You’re already well versed in the basics of personal financial planning: Spend less than you earn, and invest and save wisely. Create a plan that sticks to those fundamentals to help you attain your financial goals and you should be set, right?
But sometimes our best laid financial plans don’t go according to plan. This is the case for many as they’ve tried to figure out how to navigate the rough financial waters of a global pandemic. Retirement savings have taken a hit, cash flow has been tighter than ever, and many have had to dip into their emergency funds.
It’s all brought the importance of a strong financial plan into sharp focus. Whether you’ve been affected a little or a lot, you’ve probably thought a great deal about the financial impact of the crisis. With that in mind, here are three positive trends you might want to consider as you look ahead to your future financial situation and legacy.
Trend #1: Putting one’s financial house in order
Because the coronavirus caught everyone unaware, it caused many to realize how unprepared they were — not just in terms of savings (which notably spiked early this year), but also in terms of organization.
A solid financial plan ensures that physical documents are up-to-date and properly stored and shared. Make sure your plan is in writing, and safely store it in a secure, fireproof, waterproof box, along with important financial documents and other key information, such as:
- Net worth statement
- List of assets and accounts, with account numbers and access information
- Insurance policies
- Financial statements
- Workplace benefits
In addition, now is a good time to review and adjust your living will or advance healthcare directive and power of attorney, as well as beneficiary designations in wills, trusts, investment and financial accounts, annuities, and insurance policies.
Trend #2: Using technology to stay on track
Budgeting and banking apps saw breakout growth last year, up 71%. And with the breakout of the coronavirus, there was a 35% increase in time spent on finance apps in Q1, per a recent study.
While technology is no replacement for a relationship with a trusted financial advisor (especially when it comes to your long-range goals and investing), there are a number of tried-and-tested apps that can help you keep an eye on your day-to-day finances and see how you’re tracking toward certain goals.

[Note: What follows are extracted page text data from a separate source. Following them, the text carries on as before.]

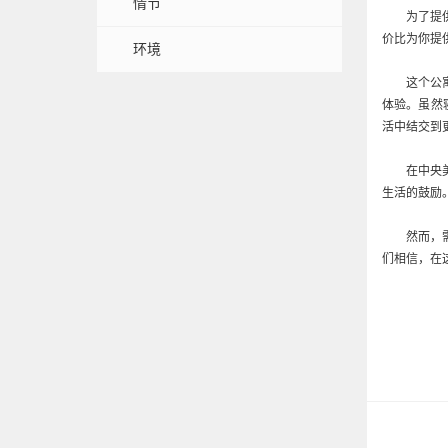
情节
为了提
价比为你提
环境
这个公
体验。虽然
活中结交到
在中央
生活的鼓励
然而，
们相信，在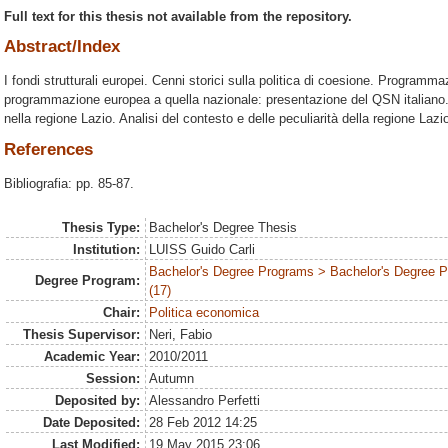
Full text for this thesis not available from the repository.
Abstract/Index
I fondi strutturali europei. Cenni storici sulla politica di coesione. Programm
programmazione europea a quella nazionale: presentazione del QSN italian
nella regione Lazio. Analisi del contesto e delle peculiarità della regione Lazi
References
Bibliografia: pp. 85-87.
Thesis Type:
Bachelor's Degree Thesis
Institution:
LUISS Guido Carli
Bachelor's Degree Programs > Bachelor's Degree
Degree Program:
(17)
Chair:
Politica economica
Thesis Supervisor:
Neri, Fabio
Academic Year:
2010/2011
Session:
Autumn
Deposited by:
Alessandro Perfetti
Date Deposited:
28 Feb 2012 14:25
Last Modified:
19 May 2015 23:06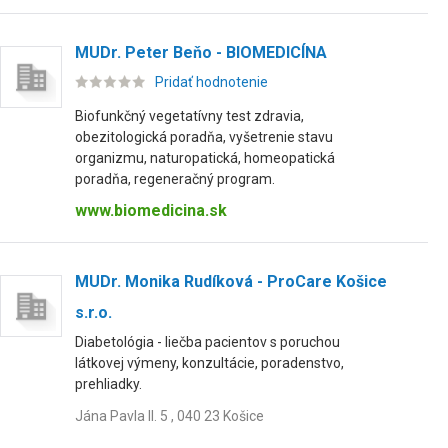
MUDr. Peter Beňo - BIOMEDICÍNA
Pridať hodnotenie
Biofunkčný vegetatívny test zdravia,
obezitologická poradňa, vyšetrenie stavu
organizmu, naturopatická, homeopatická
poradňa, regeneračný program.
www.biomedicina.sk
MUDr. Monika Rudíková - ProCare Košice
s.r.o.
Diabetológia - liečba pacientov s poruchou
látkovej výmeny, konzultácie, poradenstvo,
prehliadky.
Jána Pavla II. 5 , 040 23 Košice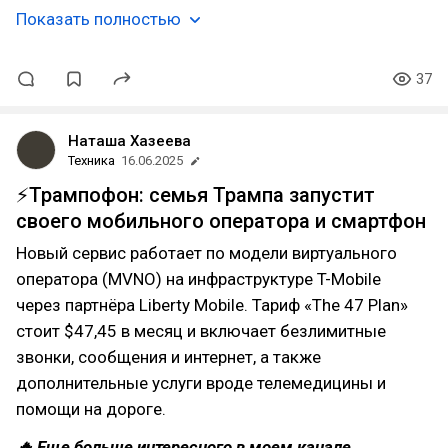
Показать полностью
37
Наташа Хазеева
Техника
16.06.2025
⚡Трампофон: семья Трампа запустит
своего мобильного оператора и смартфон
Новый сервис работает по модели виртуального
оператора (MVNO) на инфраструктуре T-Mobile
через партнёра Liberty Mobile. Тариф «The 47 Plan»
стоит $47,45 в месяц и включает безлимитные
звонки, сообщения и интернет, а также
дополнительные услуги вроде телемедицины и
помощи на дороге.
🔥 Еще больше интересного в моем канале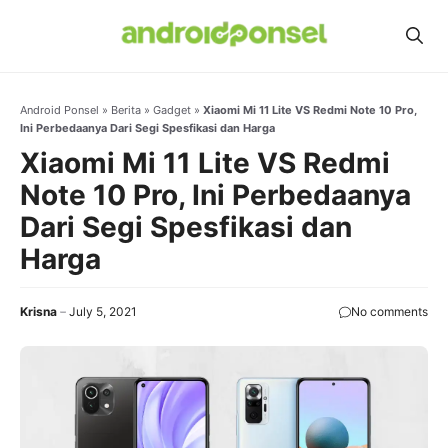
Skip
to
content
Android Ponsel
»
Berita
»
Gadget
»
Xiaomi Mi 11 Lite VS Redmi Note 10 Pro,
Ini Perbedaanya Dari Segi Spesfikasi dan Harga
Xiaomi Mi 11 Lite VS Redmi
Note 10 Pro, Ini Perbedaanya
Dari Segi Spesfikasi dan
Harga
Krisna
July 5, 2021
No comments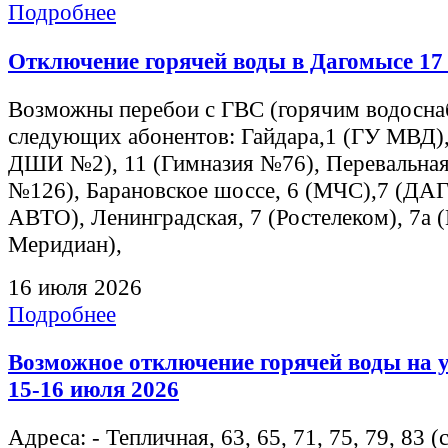
Подробнее
Отключение горячей воды в Дагомысе 17
Возможны перебои с ГВС (горячим водосна
следующих абонентов: Гайдара,1 (ГУ МВД)
ДШИ №2), 11 (Гимназия №76), Перевальная
№126), Барановское шоссе, 6 (МЧС),7 (Д
АВТО), Ленинградская, 7 (Ростелеком), 7а 
Меридиан),
16 июля 2026
Подробнее
Возможное отключение горячей воды на 
15-16 июля 2026
Адреса: - Тепличная, 63, 65, 71, 75, 79, 83 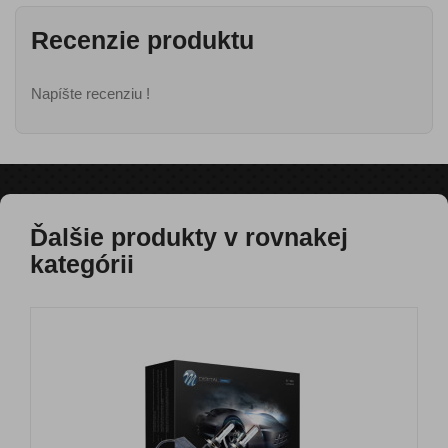
Recenzie produktu
Napíšte recenziu !
Ďalšie produkty v rovnakej
kategórii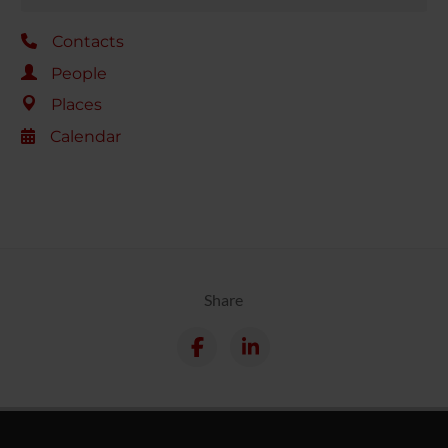
Contacts
People
Places
Calendar
Share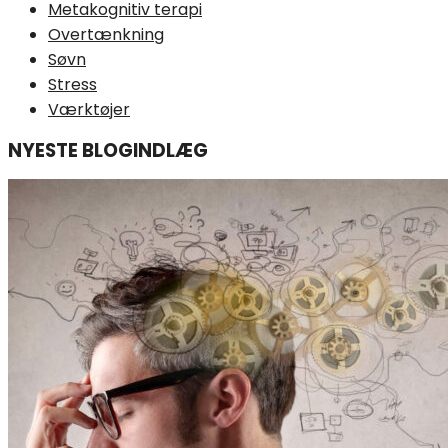
Metakognitiv terapi
Overtænkning
Søvn
Stress
Værktøjer
NYESTE BLOGINDLÆG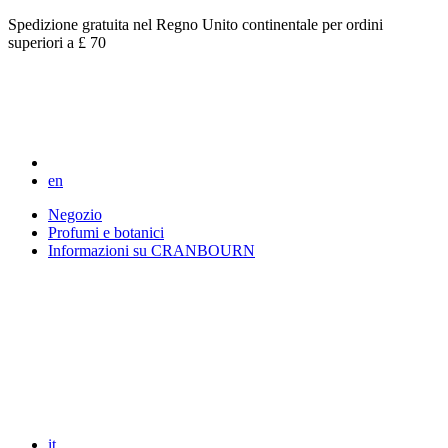
Spedizione gratuita nel Regno Unito continentale per ordini
superiori a £ 70
en
Negozio
Profumi e botanici
Informazioni su CRANBOURN
it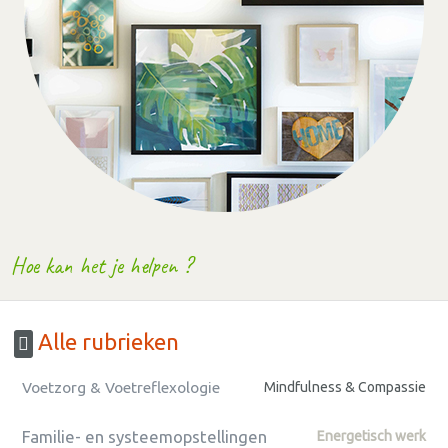
Hoe kan het je helpen ?
Alle rubrieken
Voetzorg & Voetreflexologie
Mindfulness & Compassie
Familie- en systeemopstellingen
Energetisch werk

There are a number of apps geared toward saving more money or helping you avoid paying more than you should. Look for technology that helps you:
- Automate saving
- Avoid banking and other fees
- Find the lowest price before making a purchase
- Save on prescription drugs
- Find subscriptions and other services that you didn’t realize you were still paying for
Trend #3: Strategically delaying retirement
Many professionals were about to shut the door on their working phase and enter the retirement phase when the pandemic hit. One survey says that 26% of Americans may postpone retirement plans due to the current crisis.
While this sounds bleak, if you’re in the camp of those who are on the cusp of retirement age, but are instead considering working longer, it could actually be a boon to your finances beyond the short term.
For starters, working for an extra year or more can add extra financial padding to your retirement accounts. And because required minimum distributions have been waived for 2020, if you don’t require those distributions for income, that money is still working for you. Plus, if you’re 66 or older, you can suspend Social Security payments while you’re still working and receive a higher monthly payment when you start payments at age 70 (an increase of 8% for each suspended year).